Task directions. Edit the lines from the first one through the one containing "common name: Mkalati tree" by replacing "scientific name" with "species name", and change nothing else. Return only those lines.

— Start —

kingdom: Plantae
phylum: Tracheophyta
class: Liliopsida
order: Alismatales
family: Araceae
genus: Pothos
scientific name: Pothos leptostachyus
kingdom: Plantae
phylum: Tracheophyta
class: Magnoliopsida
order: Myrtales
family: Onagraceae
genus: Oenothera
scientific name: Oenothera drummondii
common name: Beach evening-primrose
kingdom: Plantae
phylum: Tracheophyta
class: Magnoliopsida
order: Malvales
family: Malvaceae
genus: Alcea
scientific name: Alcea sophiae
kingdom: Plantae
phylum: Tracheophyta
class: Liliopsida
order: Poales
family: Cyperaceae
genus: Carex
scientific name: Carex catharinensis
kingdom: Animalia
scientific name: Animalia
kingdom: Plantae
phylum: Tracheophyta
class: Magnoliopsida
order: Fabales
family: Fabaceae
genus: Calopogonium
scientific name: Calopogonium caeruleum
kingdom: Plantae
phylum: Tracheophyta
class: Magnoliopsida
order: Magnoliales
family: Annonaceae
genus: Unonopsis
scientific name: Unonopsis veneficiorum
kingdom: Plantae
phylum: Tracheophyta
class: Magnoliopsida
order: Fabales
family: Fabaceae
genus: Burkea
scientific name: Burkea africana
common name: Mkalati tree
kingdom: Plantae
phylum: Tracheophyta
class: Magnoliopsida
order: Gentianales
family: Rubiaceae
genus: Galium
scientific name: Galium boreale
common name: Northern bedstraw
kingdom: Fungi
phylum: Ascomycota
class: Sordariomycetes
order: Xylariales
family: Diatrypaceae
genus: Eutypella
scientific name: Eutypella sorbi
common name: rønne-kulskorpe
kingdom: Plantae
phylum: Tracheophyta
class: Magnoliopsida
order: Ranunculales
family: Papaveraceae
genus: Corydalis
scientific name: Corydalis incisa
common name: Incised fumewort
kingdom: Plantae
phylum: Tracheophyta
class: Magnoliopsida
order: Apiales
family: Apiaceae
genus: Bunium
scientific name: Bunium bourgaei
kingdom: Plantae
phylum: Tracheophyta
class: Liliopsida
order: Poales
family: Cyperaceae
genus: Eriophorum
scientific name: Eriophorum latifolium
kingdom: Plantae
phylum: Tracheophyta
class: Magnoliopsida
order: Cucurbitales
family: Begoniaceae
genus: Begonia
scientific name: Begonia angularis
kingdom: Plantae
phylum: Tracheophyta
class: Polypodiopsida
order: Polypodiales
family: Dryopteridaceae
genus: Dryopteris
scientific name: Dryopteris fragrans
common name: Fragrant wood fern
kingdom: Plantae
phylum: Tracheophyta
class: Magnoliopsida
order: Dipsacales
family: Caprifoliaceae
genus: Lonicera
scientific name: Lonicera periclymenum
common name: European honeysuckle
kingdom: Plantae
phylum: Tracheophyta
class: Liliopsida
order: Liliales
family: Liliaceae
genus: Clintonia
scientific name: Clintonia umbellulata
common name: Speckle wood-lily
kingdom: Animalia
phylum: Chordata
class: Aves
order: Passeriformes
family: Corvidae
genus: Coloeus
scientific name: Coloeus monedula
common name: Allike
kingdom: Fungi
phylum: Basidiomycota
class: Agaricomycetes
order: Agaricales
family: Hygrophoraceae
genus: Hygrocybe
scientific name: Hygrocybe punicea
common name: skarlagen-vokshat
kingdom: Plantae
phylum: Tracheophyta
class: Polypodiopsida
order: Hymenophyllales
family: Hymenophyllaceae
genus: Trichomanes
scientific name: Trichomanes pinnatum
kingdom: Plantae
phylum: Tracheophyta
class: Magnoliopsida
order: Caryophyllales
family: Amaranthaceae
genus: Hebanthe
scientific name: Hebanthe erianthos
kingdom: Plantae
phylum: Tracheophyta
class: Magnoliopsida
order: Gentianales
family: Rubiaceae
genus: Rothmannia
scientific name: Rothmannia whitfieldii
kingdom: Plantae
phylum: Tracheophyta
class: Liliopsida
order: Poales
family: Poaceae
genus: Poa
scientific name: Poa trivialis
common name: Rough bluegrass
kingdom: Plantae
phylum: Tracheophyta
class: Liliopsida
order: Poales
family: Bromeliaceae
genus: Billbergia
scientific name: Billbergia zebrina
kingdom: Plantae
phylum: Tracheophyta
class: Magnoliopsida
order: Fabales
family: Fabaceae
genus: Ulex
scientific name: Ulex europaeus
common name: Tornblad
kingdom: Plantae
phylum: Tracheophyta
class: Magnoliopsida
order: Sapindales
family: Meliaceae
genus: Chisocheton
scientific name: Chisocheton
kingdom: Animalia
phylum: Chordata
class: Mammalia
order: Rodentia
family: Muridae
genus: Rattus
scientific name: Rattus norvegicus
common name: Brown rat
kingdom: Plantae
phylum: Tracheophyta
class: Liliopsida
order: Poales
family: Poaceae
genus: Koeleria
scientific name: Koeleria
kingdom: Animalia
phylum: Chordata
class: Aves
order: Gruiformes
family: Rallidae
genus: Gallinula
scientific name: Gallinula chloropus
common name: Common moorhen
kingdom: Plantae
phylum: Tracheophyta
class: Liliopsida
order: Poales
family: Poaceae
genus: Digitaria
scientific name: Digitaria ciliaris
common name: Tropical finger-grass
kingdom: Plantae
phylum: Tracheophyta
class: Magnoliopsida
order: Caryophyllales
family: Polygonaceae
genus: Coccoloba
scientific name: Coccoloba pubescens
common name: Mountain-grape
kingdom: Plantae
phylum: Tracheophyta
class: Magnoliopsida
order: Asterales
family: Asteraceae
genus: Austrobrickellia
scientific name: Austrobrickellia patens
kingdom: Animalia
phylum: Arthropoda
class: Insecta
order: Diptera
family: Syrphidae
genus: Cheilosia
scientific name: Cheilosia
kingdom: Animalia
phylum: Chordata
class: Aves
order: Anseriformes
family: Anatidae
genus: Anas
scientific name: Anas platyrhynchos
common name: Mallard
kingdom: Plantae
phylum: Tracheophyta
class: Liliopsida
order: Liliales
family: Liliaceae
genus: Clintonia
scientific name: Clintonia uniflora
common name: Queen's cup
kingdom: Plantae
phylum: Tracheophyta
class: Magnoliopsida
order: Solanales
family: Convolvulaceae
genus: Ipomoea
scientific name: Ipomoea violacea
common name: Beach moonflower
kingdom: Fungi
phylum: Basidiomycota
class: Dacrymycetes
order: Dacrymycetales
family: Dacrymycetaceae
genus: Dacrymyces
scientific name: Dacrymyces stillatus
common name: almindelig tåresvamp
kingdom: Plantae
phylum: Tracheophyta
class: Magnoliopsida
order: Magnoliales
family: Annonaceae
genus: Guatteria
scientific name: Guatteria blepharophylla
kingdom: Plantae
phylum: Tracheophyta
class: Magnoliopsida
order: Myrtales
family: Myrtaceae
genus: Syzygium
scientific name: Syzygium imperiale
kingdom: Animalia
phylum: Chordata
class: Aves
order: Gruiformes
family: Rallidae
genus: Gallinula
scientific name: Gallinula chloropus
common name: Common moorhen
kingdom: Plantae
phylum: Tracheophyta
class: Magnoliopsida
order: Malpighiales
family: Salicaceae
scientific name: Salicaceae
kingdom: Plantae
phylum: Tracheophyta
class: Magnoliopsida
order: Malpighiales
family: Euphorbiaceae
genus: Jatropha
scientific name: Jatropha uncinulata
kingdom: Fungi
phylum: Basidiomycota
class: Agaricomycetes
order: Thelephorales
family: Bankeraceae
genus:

— End —

Written solution.
kingdom: Plantae
phylum: Tracheophyta
class: Liliopsida
order: Alismatales
family: Araceae
genus: Pothos
species name: Pothos leptostachyus
kingdom: Plantae
phylum: Tracheophyta
class: Magnoliopsida
order: Myrtales
family: Onagraceae
genus: Oenothera
species name: Oenothera drummondii
common name: Beach evening-primrose
kingdom: Plantae
phylum: Tracheophyta
class: Magnoliopsida
order: Malvales
family: Malvaceae
genus: Alcea
species name: Alcea sophiae
kingdom: Plantae
phylum: Tracheophyta
class: Liliopsida
order: Poales
family: Cyperaceae
genus: Carex
species name: Carex catharinensis
kingdom: Animalia
species name: Animalia
kingdom: Plantae
phylum: Tracheophyta
class: Magnoliopsida
order: Fabales
family: Fabaceae
genus: Calopogonium
species name: Calopogonium caeruleum
kingdom: Plantae
phylum: Tracheophyta
class: Magnoliopsida
order: Magnoliales
family: Annonaceae
genus: Unonopsis
species name: Unonopsis veneficiorum
kingdom: Plantae
phylum: Tracheophyta
class: Magnoliopsida
order: Fabales
family: Fabaceae
genus: Burkea
species name: Burkea africana
common name: Mkalati tree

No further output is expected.